Dataset records
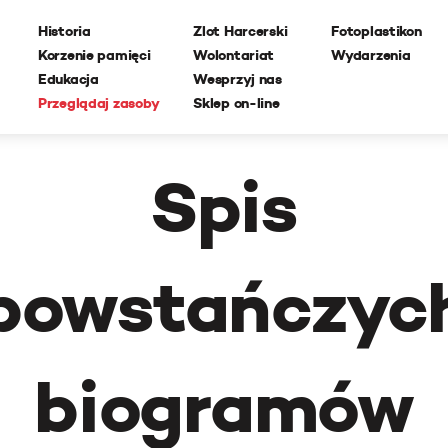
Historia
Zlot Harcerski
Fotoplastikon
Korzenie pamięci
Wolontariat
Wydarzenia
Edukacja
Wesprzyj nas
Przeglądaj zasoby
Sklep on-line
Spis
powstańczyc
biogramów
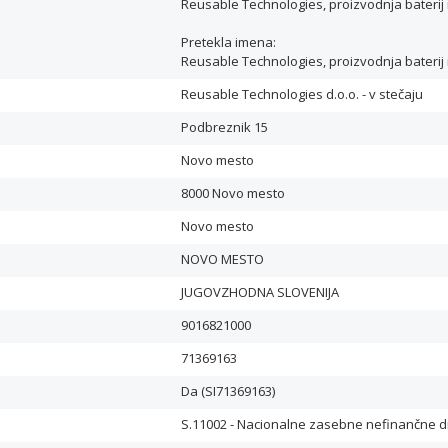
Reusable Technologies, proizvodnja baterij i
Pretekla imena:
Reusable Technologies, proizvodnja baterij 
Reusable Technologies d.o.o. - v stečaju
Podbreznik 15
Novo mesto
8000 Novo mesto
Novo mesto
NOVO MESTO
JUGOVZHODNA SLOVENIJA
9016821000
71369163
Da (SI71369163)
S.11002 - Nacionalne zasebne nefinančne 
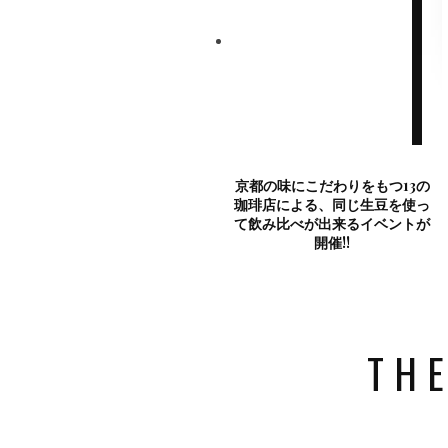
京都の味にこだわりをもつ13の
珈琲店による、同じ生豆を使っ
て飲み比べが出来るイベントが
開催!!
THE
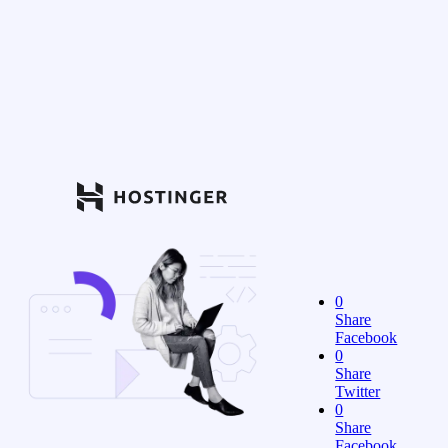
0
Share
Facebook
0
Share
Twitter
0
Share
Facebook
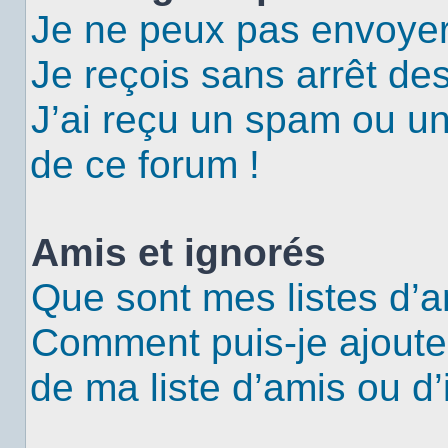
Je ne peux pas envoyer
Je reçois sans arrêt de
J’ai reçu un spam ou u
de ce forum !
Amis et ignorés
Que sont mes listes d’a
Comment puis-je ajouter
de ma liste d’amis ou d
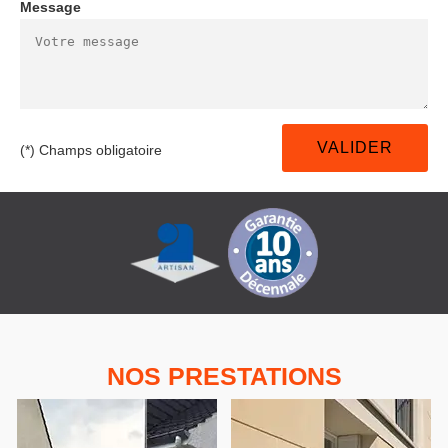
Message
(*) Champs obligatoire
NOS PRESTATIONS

...

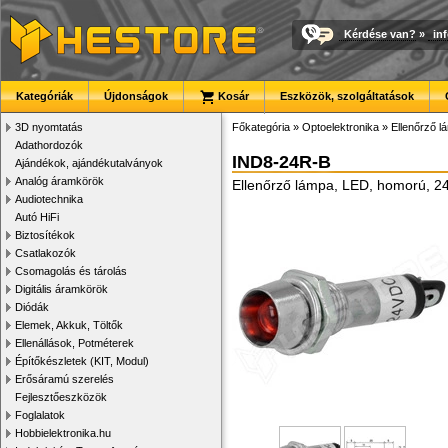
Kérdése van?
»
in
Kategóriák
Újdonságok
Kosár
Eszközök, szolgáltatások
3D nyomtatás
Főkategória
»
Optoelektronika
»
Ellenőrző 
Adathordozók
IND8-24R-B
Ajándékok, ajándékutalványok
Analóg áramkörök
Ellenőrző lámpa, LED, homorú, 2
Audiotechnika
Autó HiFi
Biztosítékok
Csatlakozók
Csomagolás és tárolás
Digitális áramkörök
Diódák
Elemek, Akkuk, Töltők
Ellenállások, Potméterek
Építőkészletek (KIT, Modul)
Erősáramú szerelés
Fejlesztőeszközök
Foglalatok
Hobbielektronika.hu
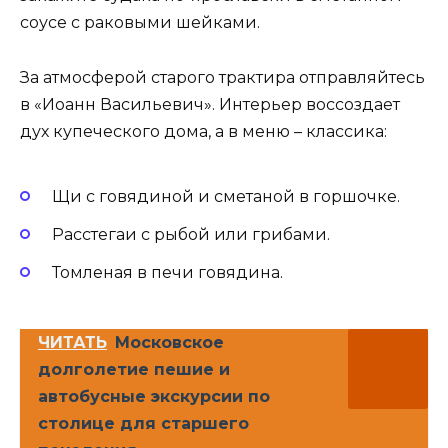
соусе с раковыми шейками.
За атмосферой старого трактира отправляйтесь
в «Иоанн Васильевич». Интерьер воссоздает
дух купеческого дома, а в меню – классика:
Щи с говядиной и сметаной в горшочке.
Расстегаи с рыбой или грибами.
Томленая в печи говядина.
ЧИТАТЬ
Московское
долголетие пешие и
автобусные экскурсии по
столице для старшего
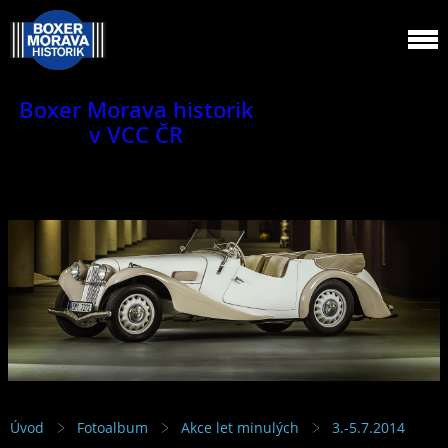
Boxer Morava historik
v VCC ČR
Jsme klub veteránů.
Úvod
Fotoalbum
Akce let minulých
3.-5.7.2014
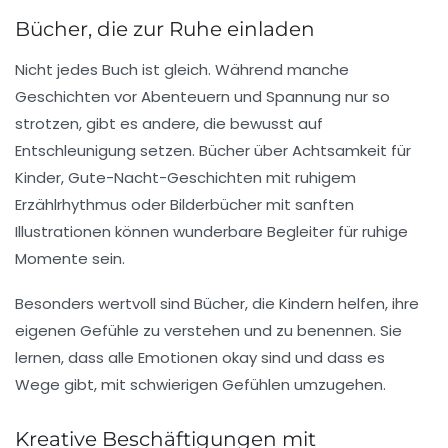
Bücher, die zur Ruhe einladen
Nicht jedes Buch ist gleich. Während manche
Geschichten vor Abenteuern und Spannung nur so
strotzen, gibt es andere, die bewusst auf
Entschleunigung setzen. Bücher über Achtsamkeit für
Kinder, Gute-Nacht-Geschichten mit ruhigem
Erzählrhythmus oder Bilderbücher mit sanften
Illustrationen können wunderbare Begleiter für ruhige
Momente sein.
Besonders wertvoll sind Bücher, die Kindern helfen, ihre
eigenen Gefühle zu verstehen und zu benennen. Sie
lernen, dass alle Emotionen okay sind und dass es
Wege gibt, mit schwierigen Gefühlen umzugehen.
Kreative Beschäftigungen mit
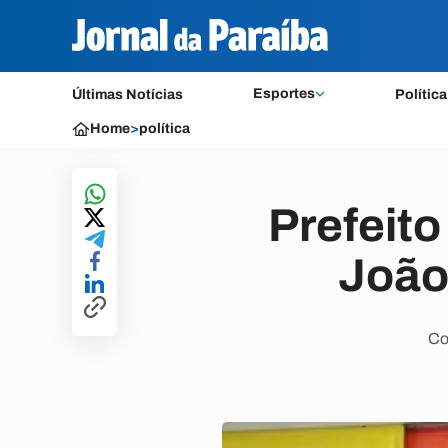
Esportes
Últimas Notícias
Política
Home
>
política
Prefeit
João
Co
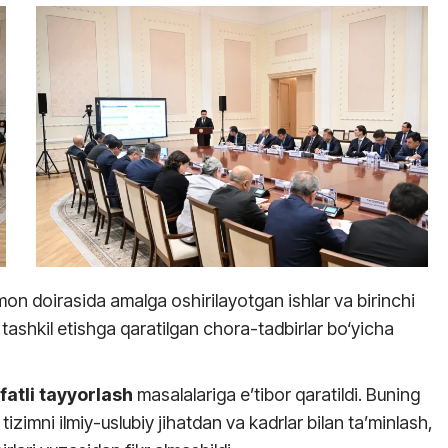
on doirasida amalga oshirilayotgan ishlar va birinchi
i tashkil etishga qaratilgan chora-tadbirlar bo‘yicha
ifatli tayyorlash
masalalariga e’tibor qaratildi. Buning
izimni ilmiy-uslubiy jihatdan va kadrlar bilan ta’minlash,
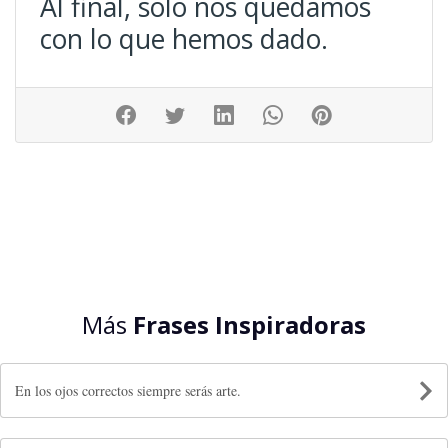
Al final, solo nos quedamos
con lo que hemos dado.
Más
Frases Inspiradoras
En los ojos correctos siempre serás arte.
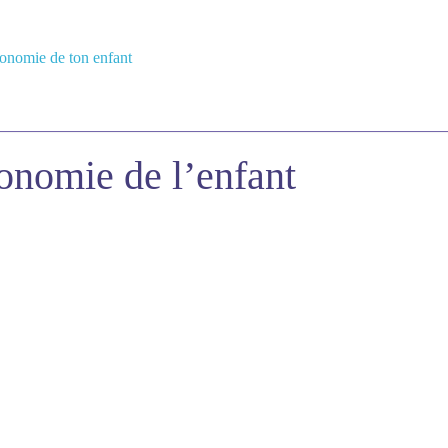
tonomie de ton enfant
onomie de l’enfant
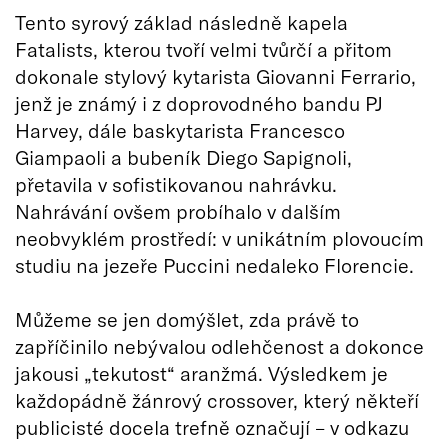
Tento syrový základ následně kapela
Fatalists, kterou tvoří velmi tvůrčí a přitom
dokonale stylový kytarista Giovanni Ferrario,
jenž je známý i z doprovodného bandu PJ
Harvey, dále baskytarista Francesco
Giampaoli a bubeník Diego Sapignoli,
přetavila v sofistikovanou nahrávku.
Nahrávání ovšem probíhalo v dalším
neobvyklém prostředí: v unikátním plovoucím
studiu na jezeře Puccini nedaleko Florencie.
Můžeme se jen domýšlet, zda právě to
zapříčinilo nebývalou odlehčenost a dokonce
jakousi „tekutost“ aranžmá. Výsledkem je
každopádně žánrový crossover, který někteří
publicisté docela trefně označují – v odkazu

* * *

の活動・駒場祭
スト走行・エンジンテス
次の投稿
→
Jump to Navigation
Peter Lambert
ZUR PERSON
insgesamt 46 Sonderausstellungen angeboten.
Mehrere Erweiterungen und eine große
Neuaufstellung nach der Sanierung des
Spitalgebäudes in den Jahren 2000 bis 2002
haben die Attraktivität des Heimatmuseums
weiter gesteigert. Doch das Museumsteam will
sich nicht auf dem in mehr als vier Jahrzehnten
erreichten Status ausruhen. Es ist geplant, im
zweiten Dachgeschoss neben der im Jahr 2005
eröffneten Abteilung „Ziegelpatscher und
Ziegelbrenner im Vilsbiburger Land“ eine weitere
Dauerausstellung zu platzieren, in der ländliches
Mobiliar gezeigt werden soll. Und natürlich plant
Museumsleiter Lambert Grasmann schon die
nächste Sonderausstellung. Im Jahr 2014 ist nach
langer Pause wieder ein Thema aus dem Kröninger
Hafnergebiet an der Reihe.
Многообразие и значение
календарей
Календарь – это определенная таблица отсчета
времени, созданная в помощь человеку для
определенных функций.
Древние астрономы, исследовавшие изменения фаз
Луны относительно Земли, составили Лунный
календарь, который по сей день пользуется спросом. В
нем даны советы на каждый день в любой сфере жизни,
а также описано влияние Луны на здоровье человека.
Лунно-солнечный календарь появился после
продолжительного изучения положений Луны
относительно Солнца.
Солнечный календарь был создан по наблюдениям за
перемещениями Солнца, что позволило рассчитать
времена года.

Your objective
If a line in the records contains "день", report it.

Result below
календарь, который по сей день пользуется спросом. В
нем даны советы на каждый день в любой сфере жизни,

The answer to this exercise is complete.